Würden die Sanktionen reaktiviert, wäre das eine „herbe Enttäuschung“, sagte Treier. „Auch die deutsche Wirtschaft hat sich darauf verlassen, dass die internationale Vereinbarung und damit die neue erleichterte Sanktionslage gilt.“

Der DIHK hatte große Hoffnungen in das Atomabkommen und die daraus folgende Aussetzung der Sanktionen im Januar 2016 gesetzt. Innerhalb von zwei Jahren erwartete der Wirtschaftsverband eine Verdoppelung des Handelsvolumens von 2,4 Milliarden (2015) auf fünf Milliarden Euro. Innerhalb von fünf Jahren seien sogar zehn Milliarden Euro möglich, so die Ursprungsprognose.

Die tatsächliche Entwicklung ist weit von den Erwartungen entfernt. Allerdings gab es in den ersten sieben Monaten dieses Jahres ein deutliches Wachstum bei den deutschen Exporten in den Iran um 23 Prozent auf 1,6 Milliarden Euro. Bis Jahresende soll erstmals seit zehn Jahren die Marke von drei Milliarden Euro geknackt werden. Der Iran importierte dagegen zuletzt nur Waren für um die 300 Millionen Euro pro Jahr nach Deutschland.

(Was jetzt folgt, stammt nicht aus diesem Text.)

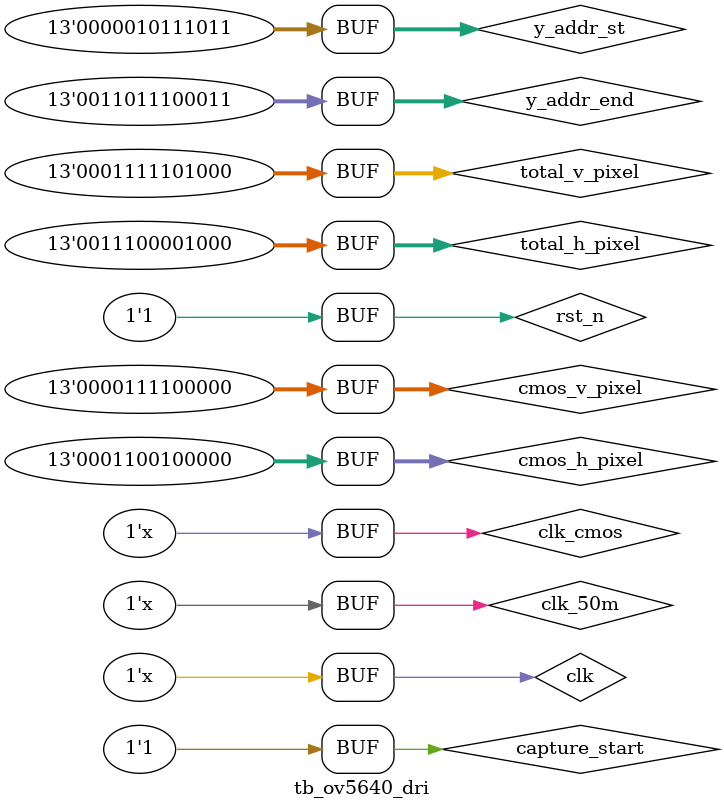
<source format=v>
`timescale 1ns/1ns

module tb_ov5640_dri;

//reg define
reg           clk_50m;
reg           rst_n;
reg    [12:0] cmos_h_pixel;
reg    [12:0] cmos_v_pixel;
reg    [12:0] total_h_pixel;
reg    [12:0] total_v_pixel;
reg    [12:0] y_addr_st;
reg    [12:0] y_addr_end;
reg           capture_start;

//wire define
wire          cam_init_done;                                                        
wire          cmos_frame_vsync;
wire          cmos_frame_href;
wire          cmos_frame_valid;
wire   [15:0] cmos_frame_data;
//CMOS Camera interface and data output simulation
wire          cmos_pclk;				//24MHz CMOS Pixel clock input
wire          cmos_vsync;				//L: vaild, H: invalid
wire          cmos_href;				//H: vaild, L: invalid
wire    [7:0] cmos_data;				//8 bits cmos data input
wire          cam_rst_n;
wire          cam_pwdn ;
wire          cam_scl;
wire          cam_sda;

//**************************************************************************//
// Reset Generation
//**************************************************************************//
initial begin
  rst_n = 1'b0;
  capture_start = 1'b1;
  cmos_h_pixel  = 13'd0; 
  cmos_v_pixel  = 13'd0; 
  total_h_pixel = 13'd0;
  total_v_pixel = 13'd0;
  y_addr_st     = 13'd0;    
  y_addr_end    = 13'd0;   
  #200
  cmos_h_pixel  = 13'd800;  
  cmos_v_pixel  = 13'd480;  
  total_h_pixel = 13'd1800;  
  total_v_pixel = 13'd1000;  
  y_addr_st     = 13'd187;  
  y_addr_end    = 13'd1763;  
  rst_n = 1'b1;
end

//**************************************************************************//
// Clock Generation
//**************************************************************************//
initial
    clk_50m = 1'b0;
always
    clk_50m = #10 ~clk_50m;

//Generate 48MHz driver clock
reg    clk; 
wire   clk_cmos = clk;        //48MHz
initial    
    clk = 1'b0;
always       
    clk = #11 ~clk;
    
//===========================================================================
//                                 FPGA Memory Controller
//===========================================================================
ov5640_dri u_ov5640_dri(
    .clk               (clk_50m),
    .rst_n             (rst_n),

    .cam_pclk          (cmos_pclk),
    .cam_vsync         (cmos_vsync),
    .cam_href          (cmos_href),
    .cam_data          (cmos_data),
    .cam_rst_n         (cam_rst_n),
    .cam_pwdn          (cam_pwdn),
    .cam_scl           (cam_scl),
    .cam_sda           (cam_sda),
    
    .cam_init_done     (cam_init_done),
    .capture_start     (capture_start),
    .cmos_h_pixel      (cmos_h_pixel),
    .cmos_v_pixel      (cmos_v_pixel),
    .total_h_pixel     (total_h_pixel),
    .total_v_pixel     (total_v_pixel),
    //.y_addr_st         (y_addr_st ),
    //.y_addr_end        (y_addr_end),
    .cmos_frame_vsync  (cmos_frame_vsync),
    .cmos_frame_href   (cmos_frame_href),
    .cmos_frame_valid  (cmos_frame_valid),
    .cmos_frame_data   (cmos_frame_data)
);

//**************************************************************************//
//  Models instantiations
//**************************************************************************//

Video_Image_Simulate_CMOS  
#(
    .CMOS_VSYNC_VALID    (1'b1),     //VSYNC = 1
    .IMG_HDISP           (10'd32),    //(10'd640),    //640*480
    .IMG_VDISP           (10'd4)        //(10'd480)
)
u_Video_Image_Simulate_CMOS
(
    //global reset
    .rst_n                (rst_n & cam_init_done),    
    
    //CMOS Camera interface and data output simulation
    .cmos_xclk            (clk_cmos),          //48MHz cmos clock
    .cmos_pclk            (cmos_pclk ),        //48MHz when rgb output
    .cmos_vsync           (cmos_vsync),        //L: vaild, H: invalid
    .cmos_href            (cmos_href ),        //H: vaild, L: invalid
    .cmos_data            (cmos_data )         //8 bits cmos data input
);

endmodule
</source>
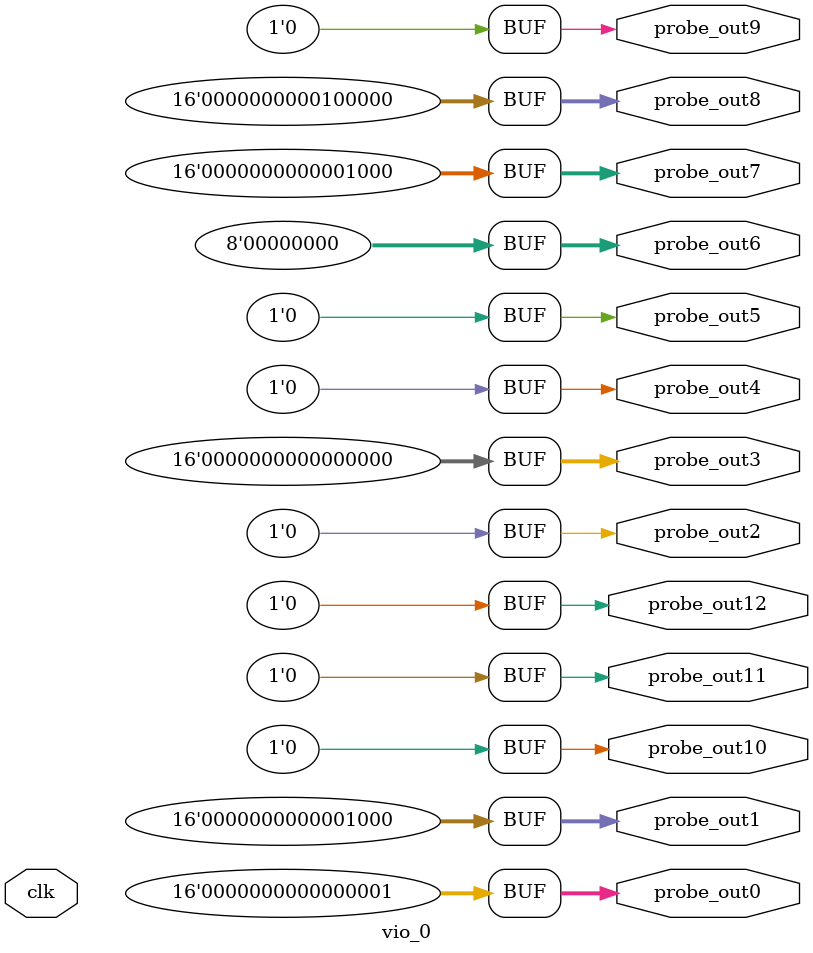
<source format=v>
`timescale 1ns / 1ps
module vio_0 (
clk,

probe_out0,
probe_out1,
probe_out2,
probe_out3,
probe_out4,
probe_out5,
probe_out6,
probe_out7,
probe_out8,
probe_out9,
probe_out10,
probe_out11,
probe_out12
);

input clk;

output reg [15 : 0] probe_out0 = 'h0001 ;
output reg [15 : 0] probe_out1 = 'h0008 ;
output reg [0 : 0] probe_out2 = 'h0 ;
output reg [15 : 0] probe_out3 = 'h0000 ;
output reg [0 : 0] probe_out4 = 'h0 ;
output reg [0 : 0] probe_out5 = 'h0 ;
output reg [7 : 0] probe_out6 = 'h00 ;
output reg [15 : 0] probe_out7 = 'h0008 ;
output reg [15 : 0] probe_out8 = 'h0020 ;
output reg [0 : 0] probe_out9 = 'h0 ;
output reg [0 : 0] probe_out10 = 'h0 ;
output reg [0 : 0] probe_out11 = 'h0 ;
output reg [0 : 0] probe_out12 = 'h0 ;


endmodule

</source>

Der „großen Durchbruch“ sei vor allem wegen anhaltender Probleme im Finanzsektor ausgeblieben, räumte Treier ein. „Aber immerhin bewegen wir uns auf einem für den deutschen Export ja deutlich überdurchschnittlichen Wachstumspfad mit dem Iran.“ Der würde bei einer Rückkehr zu den Sanktionen abgebrochen. Trotzdem sei nicht zu erwarten, dass die neu aufgebauten geschäftlichen Beziehungen im mittelständischen Bereich „wieder auf null zurückgefahren würden wie wir sie 2015 und 2014 hatten“.

Treier befürchtet aber, dass neue Kooperationsfelder brachliegen bleiben könnten. Der Iran habe die zweitgrößten Erdgas- und viertgrößten Erdöl-Reserven weltweit, sagte er. Die Erschließung dieses Potenzials werde bei einem neuen Sanktionsregime sehr schwer fallen. Der Investitionsbedarf in diesem Bereich wird laut Treier auf 900 Milliarden Euro bis 2023 geschätzt. „Davon sind noch nicht viele Projekte angegangen worden.“

Treier befürchtet, dass die Trump-Rede auch ohne die Wiedereinsetzung von Sanktionen negative Auswirkungen haben könnte, wenn der US-Präsident das Abkommen nicht bestätigt. „Je größer das Unternehmen und je stärker es exponiert ist in den USA, umso mehr würde eine solche Interregnumsphase die Verunsicherung schüren“, sagte er. Solche Unternehmen würden zunächst von weiteren Aktivitäten erst einmal Abstand halten, um Sicherheit zu gewinnen.